Piękny świt nie spełnił oczekiwań, wprowadził w błąd. Dzień, który po nim nastąpił, był szary i mokry. Wilgotna mgła skutecznie przyćmiewała jaskrawość jesiennego listowia pochylonych nad drogą drzew płonących tysiącem odcieni ochry, czerwieni i żółci.
W wilgotnym powietrzu pachniało korą i grzybami. Jechali stępa po dywanie opadłych liści, ale Hotsporn często popędzał swą karą klacz do lekkiego kłusa lub galopu. Ciri wówczas przyglądała się z zachwytem.
— Czy ona ma jakieś imię?
— Nie — błysnął zębami Hotsporn. - Ja traktuję wierzchowce użytkowo, zmieniam je bardzo często, nie przywiązując się. Nadawanie koniom imion, jeśli nie prowadzi się stadniny, uważam za pretensjonalne. Zgodzisz się ze mną? Koń Wronek, pies Burek, a kot Mruczek. Pretensjonalne!

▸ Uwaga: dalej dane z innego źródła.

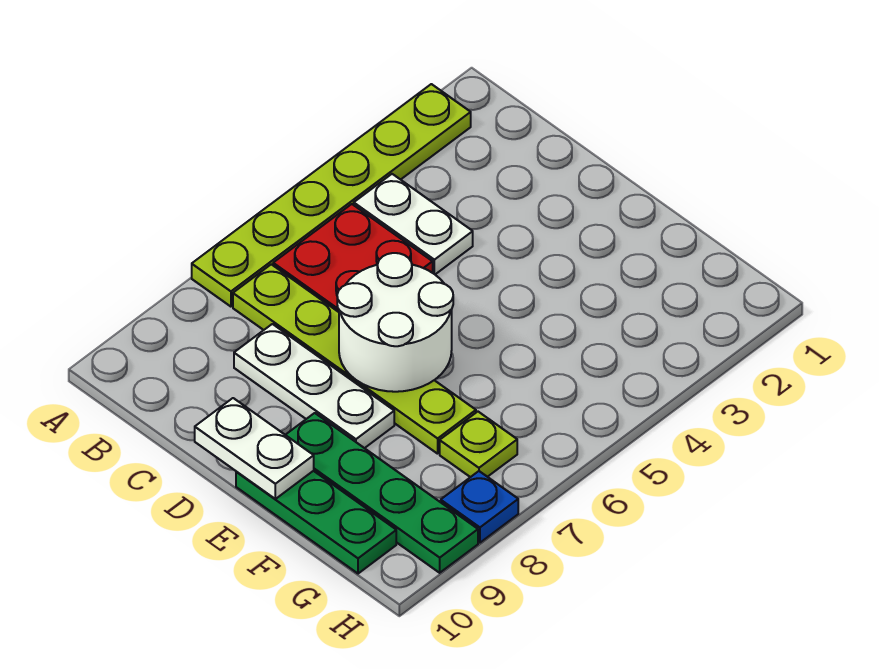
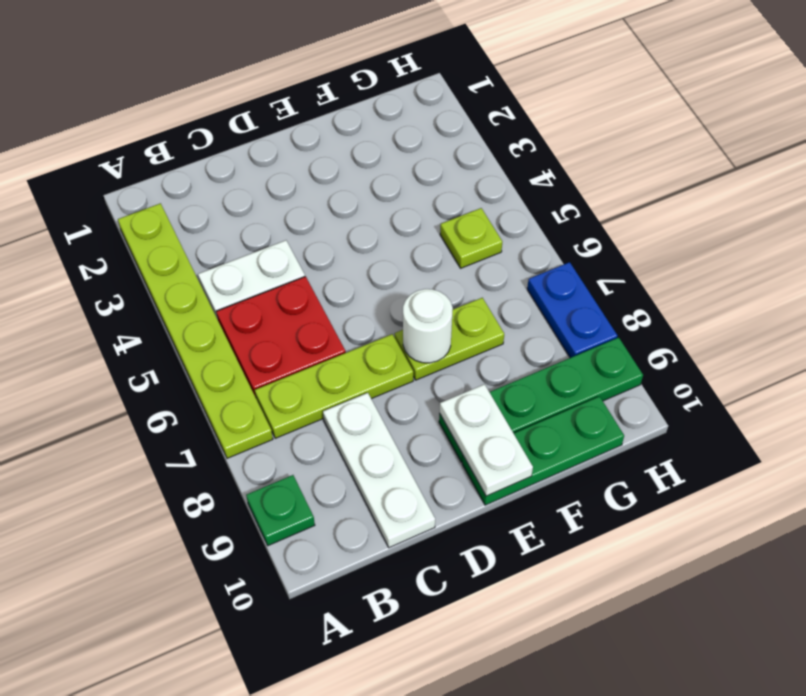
none -> green plate A9 level 1
white plate C8:E8 level 1 -> white plate C8:C10 level 1
white round brick D6:E7 level 2 -> white round brick E7 level 2
white plate D10:E10 level 2 -> white plate E9:E10 level 2
lime plate G7 level 1 -> lime plate G5 level 1
blue plate H8 level 1 -> blue plate H7:H8 level 1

Ciri nie podobały się jego spojrzenia i wieloznaczne uśmiechy, a zwłaszcza lekko drwiący ton, jakim zagadywał i odpowiadał na pytania. Przyjęła zatem prostą taktykę — milczała, mówiła półsłówkami, nie prowokowała. Jeśli się dało. Nie zawsze się dało. Zwłaszcza gdy gadał o tej swojej amnestii. Gdy zaś po raz kolejny — i dość ostro — wyraziła niechęć, Hotsporn zaskakująco zmienił front: zaczął nagle dowodzić, że w jej przypadku amnestia jest zbędna, wręcz jej nie dotyczy. Amnestia obejmuje przestępców, powiedział, nie zaś ofiary przestępstw. Ciri ryknęła śmiechem.

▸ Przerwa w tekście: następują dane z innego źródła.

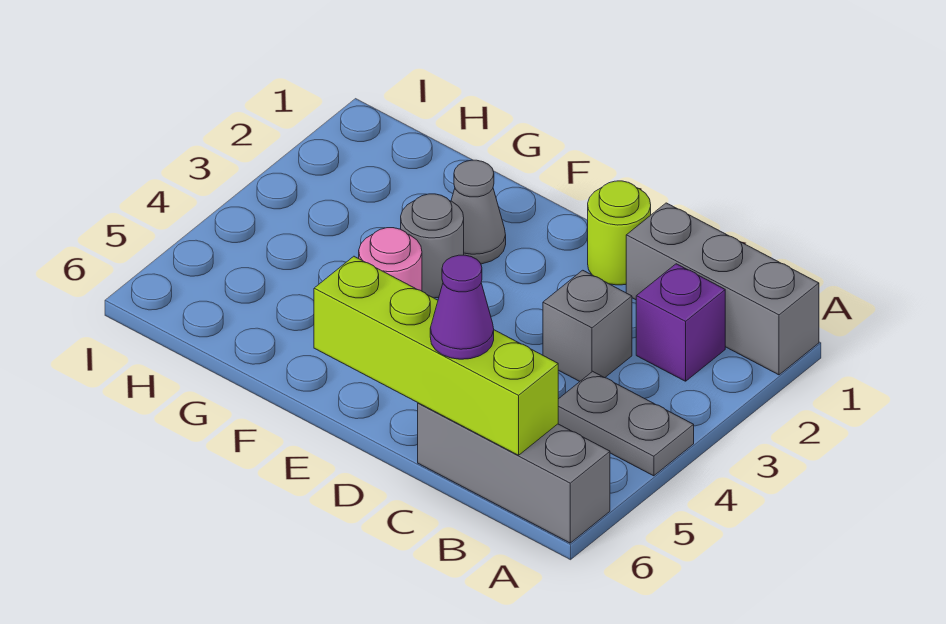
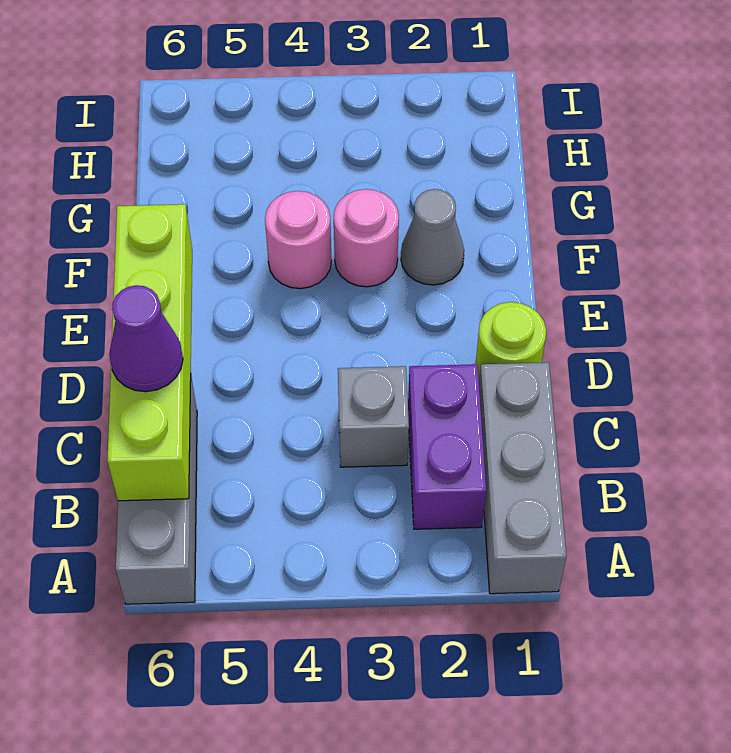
grey plate A4:B4 level 1 -> none
purple brick B2 level 1 -> purple brick B2:C2 level 1
grey round brick F3 level 1 -> pink round brick F3 level 1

— Sam jesteś ofiara, Hotsporn!
— Mówiłem najzupełniej poważnie — zapewnił. - Nie po to, by wzbudzić twą ptaszęcą wesołość, lecz by zasugerować ci sposób na ocalenie skóry w przypadku pojmania. Ma się rozumieć, że na barona Casadei coś takiego nie podziała, także od Vamhagenów nie masz co oczekiwać klemencji, ci w najkorzystniejszym dla ciebie razie zlinczują cię na miejscu, szybko i, jak dobrze pójdzie, bezboleśnie. Gdybyś jednak wpadła w ręce prefekta i stanęła przed surowym, lecz sprawiedliwym obliczem cesarskiego prawa… Ha, wówczas sugerowałbym taką właśnie linię obrony: zalejesz się łzami i oświadczysz, że jesteś niewinną ofiarą splotu okoliczności.
— A kto w to uwierzy?
— Każdy — Hotsporn pochylił się w kulbace, zajrzał jej w oczy. - Bo taka jest przecież prawda. Ty przecież jesteś niewinną ofiarą, Falko. Nie masz jeszcze szesnastu lat, według praw cesarstwa jesteś niepełnoletnia. W bandzie Szczurów znalazłaś się przypadkowo. Nie twoją jest winą, że wpadłaś w oko jednej z bandytek, Mistle, której nienaturalne upodobania nie są żadną tajemnicą. Zostałaś przez Mistle zdominowana, wykorzystana seksualnie i zmuszona do…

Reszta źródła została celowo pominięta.